## Selected excerpt
Pardiso does not scale at all, and possibly a memory leak

liu__yuan · ‎04-26-2018

hi

I had a problem with Pardiso in the past (https://software.intel.com/en-us/forums/intel-math-kernel-library/topic/538908?language=en-us&https=1) and thanks to Alex, we were able to come out a solution in 2015.

Now I am running on an i7-8700k 3.70GHz 6-core 12-thread PC, and we are using mkl 2017 update 3. We found out that Pardiso does not scale at all. NOTE the time below is for the solve time, since we factorize the matrix once and solve thousands of times.

The testing matrix has DOF 5811 and 618378 non-zero element (sparsity 1.8%). It was ordered through Metis.

I setup the options, load the matrix, factorize the matrix, AND then I solve the same RHS 1000 times.
Here is what the problems.

1) When I set the MKL thread number to 6 (the number of physical cores), and no matter what value of i in the function Domain_Set_Num_Threads(i, MKL_DOMAIN_PARDISO), Pardiso decided to run 6 cores.
The code is like this (where NT is the number of threads, 1, 2, 4, 6)

GetMKL_Service()->Set_Num_Threads(6);
GetMKL_Service()->Domain_Set_Num_Threads(NT, 4); //4 stands for MKL_DOMAIN_PARDISO
SetOption(3, NT); // set Pardiso Option[3] to NT;
Here is the task manager screenshot
https://drive.google.com/file/d/1-hNBA2a82qIyy4DiZ0WXSveRqGuWZ2yN/view?usp=sharing

NOTE a) There are lots of red internal operation while Pardiso is running. b) the memory keeps creeping up even though I called phase=-1 after test on each number of threads.

The times are here

1 threads are running for Pardiso.solve 1000 times
Pardiso.solve takes: 8.6750000000 s to run on 1 threads.

## The data

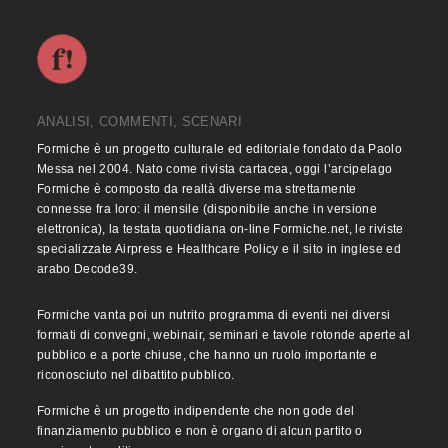
ANALISI, COMMENTI, SCENARI
Formiche è un progetto culturale ed editoriale fondato da Paolo
Messa nel 2004. Nato come rivista cartacea, oggi l’arcipelago
Formiche è composto da realtà diverse ma strettamente
connesse fra loro: il mensile (disponibile anche in versione
elettronica), la testata quotidiana on-line Formiche.net, le riviste
specializzate Airpress e Healthcare Policy e il sito in inglese ed
arabo Decode39.
Formiche vanta poi un nutrito programma di eventi nei diversi
formati di convegni, webinair, seminari e tavole rotonde aperte al
pubblico e a porte chiuse, che hanno un ruolo importante e
riconosciuto nel dibattito pubblico.
Formiche è un progetto indipendente che non gode del
finanziamento pubblico e non è organo di alcun partito o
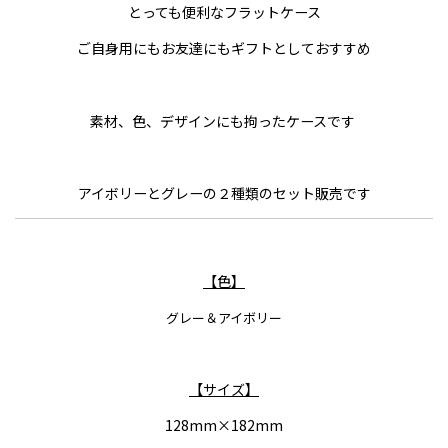
とっても便利なフラットケース
ご自身用にもお友達にもギフトとしておすすめ
素材、色、デザインにも拘ったケースです
アイボリーとグレーの２種類のセット販売です
【色】
グレー＆アイボリー
【サイズ】
128mm×182mm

## Tasks to perform
1/ In the Pardiso forum post, how many degrees of freedom does the testing matrix have?
2/ Reproduce word for word the lines of the records from the line with "とっても便利なフラットケース" up to and including the last line of the records.
The records have no connection to the text.

## Answers to the exercises
1/ 5811.

2/
とっても便利なフラットケース
ご自身用にもお友達にもギフトとしておすすめ
素材、色、デザインにも拘ったケースです
アイボリーとグレーの２種類のセット販売です
【色】
グレー＆アイボリー
【サイズ】
128mm×182mm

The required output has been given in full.